In spite of their relatively compact size, each adult mammoth consumed large quantities of food every day, primarily woody-stemmed tall grass and occasional small trees. With such a rough diet, their teeth were essential. They were so important that a mammoth’s lifespan was determined by its teeth.

A woolly mammoth developed several sets of large grinding molars throughout its span of some seventy years, usually six to a side both upper and lower. Each tooth weighed about eight pounds and was especially adapted to grinding coarse grasses. The surface was made up of many extremely hard, thin, parallel ridges—plates of dentine covered with enamel—and had higher crowns and more ridges than the teeth of any other of its species, before or since. Mammoths were primarily grass eaters. The shreds of bark that they tore from trees, particularly in winter, the spring forbs, and the occasional leaves, branches, and small trees, were only incidental to their main diet of tough fibrous grass.

The earliest and smallest grinders were formed near the front of each jaw, and the rest grew in behind and moved forward in a steady progression during the animal’s life, with only one or two teeth in use at any one time. As hard as it was, the important grinding surface wore down as it moved toward the front, and the roots dissolved. Finally the last thin useless fragments of tooth were dropped as the new ones moved into place.

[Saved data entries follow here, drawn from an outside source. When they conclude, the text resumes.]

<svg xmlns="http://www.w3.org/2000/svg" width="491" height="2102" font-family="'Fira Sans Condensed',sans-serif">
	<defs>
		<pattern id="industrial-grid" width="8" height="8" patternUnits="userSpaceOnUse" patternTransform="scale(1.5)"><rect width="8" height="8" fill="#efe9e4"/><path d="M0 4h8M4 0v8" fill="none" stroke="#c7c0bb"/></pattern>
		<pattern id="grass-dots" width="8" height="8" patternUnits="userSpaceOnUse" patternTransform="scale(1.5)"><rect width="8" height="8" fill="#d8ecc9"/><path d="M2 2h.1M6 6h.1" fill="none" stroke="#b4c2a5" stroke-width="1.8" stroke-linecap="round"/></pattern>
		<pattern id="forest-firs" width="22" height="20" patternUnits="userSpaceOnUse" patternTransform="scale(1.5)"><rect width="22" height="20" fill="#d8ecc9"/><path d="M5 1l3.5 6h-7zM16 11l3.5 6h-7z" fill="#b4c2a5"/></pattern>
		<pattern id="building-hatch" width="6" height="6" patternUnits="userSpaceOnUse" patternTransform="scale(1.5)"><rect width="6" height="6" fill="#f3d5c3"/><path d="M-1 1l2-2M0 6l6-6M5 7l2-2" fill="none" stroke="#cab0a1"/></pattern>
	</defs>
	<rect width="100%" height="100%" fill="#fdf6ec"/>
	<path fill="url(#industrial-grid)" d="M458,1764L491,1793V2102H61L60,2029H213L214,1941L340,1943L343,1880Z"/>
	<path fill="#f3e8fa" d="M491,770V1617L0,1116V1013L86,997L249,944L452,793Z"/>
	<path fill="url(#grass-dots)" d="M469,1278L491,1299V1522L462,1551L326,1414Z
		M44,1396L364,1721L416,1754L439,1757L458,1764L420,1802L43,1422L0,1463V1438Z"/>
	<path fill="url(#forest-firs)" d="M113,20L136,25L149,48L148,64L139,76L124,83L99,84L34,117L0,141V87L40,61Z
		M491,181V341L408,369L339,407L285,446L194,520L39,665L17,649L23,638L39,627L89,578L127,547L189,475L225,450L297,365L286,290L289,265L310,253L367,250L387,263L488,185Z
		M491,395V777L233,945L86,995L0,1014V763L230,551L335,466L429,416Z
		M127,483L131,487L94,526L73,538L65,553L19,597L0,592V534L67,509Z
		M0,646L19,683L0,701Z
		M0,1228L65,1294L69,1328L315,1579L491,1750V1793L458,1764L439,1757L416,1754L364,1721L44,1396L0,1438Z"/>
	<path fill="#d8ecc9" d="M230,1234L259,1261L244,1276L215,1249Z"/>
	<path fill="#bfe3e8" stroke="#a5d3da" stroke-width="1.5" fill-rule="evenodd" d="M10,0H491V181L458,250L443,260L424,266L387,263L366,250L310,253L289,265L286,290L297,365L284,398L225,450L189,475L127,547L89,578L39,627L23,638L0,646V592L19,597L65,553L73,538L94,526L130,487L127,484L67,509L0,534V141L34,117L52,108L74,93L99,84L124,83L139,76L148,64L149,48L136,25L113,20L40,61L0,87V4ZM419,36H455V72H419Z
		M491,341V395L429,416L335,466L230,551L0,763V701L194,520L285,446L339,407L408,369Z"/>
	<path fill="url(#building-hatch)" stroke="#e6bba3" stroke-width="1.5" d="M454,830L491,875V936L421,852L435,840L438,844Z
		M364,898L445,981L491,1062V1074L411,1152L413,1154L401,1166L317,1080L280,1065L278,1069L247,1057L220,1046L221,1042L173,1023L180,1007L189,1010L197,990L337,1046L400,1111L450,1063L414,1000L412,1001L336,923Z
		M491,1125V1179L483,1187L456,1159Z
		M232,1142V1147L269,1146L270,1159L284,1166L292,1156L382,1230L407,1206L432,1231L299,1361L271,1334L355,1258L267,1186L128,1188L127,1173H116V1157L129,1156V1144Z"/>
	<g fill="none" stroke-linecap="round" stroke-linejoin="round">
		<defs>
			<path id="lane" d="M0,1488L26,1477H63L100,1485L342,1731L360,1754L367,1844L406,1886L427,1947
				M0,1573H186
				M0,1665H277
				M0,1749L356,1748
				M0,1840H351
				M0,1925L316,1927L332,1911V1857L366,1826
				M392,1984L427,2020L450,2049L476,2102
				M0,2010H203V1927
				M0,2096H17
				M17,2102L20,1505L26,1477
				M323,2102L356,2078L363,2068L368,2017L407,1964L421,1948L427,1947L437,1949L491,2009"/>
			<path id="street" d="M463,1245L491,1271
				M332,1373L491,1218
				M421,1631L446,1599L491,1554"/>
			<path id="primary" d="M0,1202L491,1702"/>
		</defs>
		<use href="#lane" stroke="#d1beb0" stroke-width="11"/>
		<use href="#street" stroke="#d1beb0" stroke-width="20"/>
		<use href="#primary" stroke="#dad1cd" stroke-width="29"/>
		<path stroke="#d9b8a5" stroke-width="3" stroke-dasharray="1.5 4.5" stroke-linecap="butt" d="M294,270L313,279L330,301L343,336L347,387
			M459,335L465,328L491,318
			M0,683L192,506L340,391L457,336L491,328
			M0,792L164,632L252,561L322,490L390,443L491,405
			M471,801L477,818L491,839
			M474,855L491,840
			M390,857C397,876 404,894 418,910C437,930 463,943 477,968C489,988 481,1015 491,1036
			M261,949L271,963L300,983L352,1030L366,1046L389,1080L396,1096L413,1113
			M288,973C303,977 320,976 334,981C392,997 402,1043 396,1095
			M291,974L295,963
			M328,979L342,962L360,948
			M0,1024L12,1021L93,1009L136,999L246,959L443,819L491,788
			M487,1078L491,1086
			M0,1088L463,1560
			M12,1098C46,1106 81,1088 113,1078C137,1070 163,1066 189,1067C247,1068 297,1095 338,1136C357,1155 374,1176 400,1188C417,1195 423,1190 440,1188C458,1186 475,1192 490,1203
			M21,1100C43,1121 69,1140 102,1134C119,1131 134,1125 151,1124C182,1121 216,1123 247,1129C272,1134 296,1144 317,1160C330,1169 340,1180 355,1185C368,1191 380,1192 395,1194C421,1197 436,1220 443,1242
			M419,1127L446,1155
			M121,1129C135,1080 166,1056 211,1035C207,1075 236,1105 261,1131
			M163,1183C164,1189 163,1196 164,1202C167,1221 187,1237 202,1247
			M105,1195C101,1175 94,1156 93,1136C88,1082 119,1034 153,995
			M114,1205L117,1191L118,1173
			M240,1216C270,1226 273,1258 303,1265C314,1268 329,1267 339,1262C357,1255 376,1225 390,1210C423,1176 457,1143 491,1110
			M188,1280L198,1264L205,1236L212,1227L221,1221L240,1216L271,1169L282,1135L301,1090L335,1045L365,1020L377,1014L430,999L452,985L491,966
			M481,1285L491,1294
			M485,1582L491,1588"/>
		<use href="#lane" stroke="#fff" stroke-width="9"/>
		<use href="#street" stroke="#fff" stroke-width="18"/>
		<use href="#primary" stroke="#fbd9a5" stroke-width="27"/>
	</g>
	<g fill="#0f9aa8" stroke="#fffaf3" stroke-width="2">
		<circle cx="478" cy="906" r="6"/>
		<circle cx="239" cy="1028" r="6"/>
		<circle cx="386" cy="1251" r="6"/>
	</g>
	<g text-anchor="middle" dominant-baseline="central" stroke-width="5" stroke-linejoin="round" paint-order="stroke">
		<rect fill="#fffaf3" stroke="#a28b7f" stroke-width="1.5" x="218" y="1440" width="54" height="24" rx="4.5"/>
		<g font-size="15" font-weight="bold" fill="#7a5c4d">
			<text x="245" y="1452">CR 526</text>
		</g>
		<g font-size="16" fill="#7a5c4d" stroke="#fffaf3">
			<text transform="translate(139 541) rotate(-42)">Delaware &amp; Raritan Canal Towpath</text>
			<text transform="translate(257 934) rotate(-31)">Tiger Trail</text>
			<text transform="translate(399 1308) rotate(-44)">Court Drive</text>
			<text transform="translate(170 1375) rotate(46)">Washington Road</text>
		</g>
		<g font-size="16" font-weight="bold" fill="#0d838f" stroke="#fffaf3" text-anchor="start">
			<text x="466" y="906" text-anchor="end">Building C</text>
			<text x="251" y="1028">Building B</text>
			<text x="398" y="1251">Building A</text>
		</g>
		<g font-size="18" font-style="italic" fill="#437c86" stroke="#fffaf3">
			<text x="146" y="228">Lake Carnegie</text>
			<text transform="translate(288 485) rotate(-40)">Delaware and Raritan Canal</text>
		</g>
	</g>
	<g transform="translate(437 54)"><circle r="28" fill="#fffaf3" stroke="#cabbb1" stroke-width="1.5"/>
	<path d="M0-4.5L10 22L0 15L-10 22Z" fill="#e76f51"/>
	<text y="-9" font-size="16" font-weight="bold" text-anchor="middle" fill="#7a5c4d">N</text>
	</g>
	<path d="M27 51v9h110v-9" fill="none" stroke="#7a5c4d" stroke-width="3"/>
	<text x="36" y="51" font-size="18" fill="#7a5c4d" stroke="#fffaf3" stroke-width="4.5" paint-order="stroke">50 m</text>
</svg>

The final teeth were in use by age fifty, and when they were nearly gone, the old gray-hair could not chew the tough grass any more. Softer leaves and plants could still be eaten, spring plants, but in other seasons they were not available. In desperation, the undernourished elder often left the herd, searching for greener pastures, but found only death. The herd knew when the end was close, and it wasn’t uncommon to see them sharing the elder’s last days.

The other mammoths were as protective of the dying as they were of newborns, and they gathered around trying to make the fallen one get up. When all was over, they buried the dead ancestor under piles of dirt, grass, leaves, or snow. Mammoths were even known to bury other dead animals, including humans.

   Ayla and Jondalar and their four-legged traveling companions found their way getting steeper and more difficult when they left behind the
lowland and the mammoths. They were approaching a gorge. A foot of the ancient massif of the north had stretched too far south and was split by the dividing waters of the river. They climbed higher as the river rushed through the narrow defile, moving too fast to freeze but carrying with it ice floes from quieter sections farther west. It was strange to see moving water after so much ice. In front of the high-peaked ramparts to the south were mesas, massiflike hills topped with extensive plateaus, carrying thick stands of conifers, their branches sprinkled with snow. The thin limbs of deciduous trees and brush were etched in white from a coating of freezing rain, which accentuated each twig and branch, captivating Ayla with their winter beauty.

The altitude continued to increase, the lowlands between the ridges never dipping quite as low as the preceding ones. The air was cold, crisp, and clear, and even when it was cloudy, no snow fell. Precipitation decreased as winter deepened. The only moisture in the air was the warm breath expelled by humans and animals.

The river of ice became smaller each time they passed a frozen tributary valley. At the west end of the lowland was another gorge. They climbed the rocky ridge, and when they reached the highest place, they looked ahead and stopped, awed by the sight. Ahead the river had split again. The travelers didn’t know it was the last time that it would divide into the branches and channels that had characterized its progress across the flat plains over which it had flowed for so much of its length. The gorge just before the lowlands curved sharply as it gathered the separate channels into one, causing a furious whirlpool that carried ice and floating debris into its depths, before disgorging it in a gush farther downstream, where it rapidly refroze.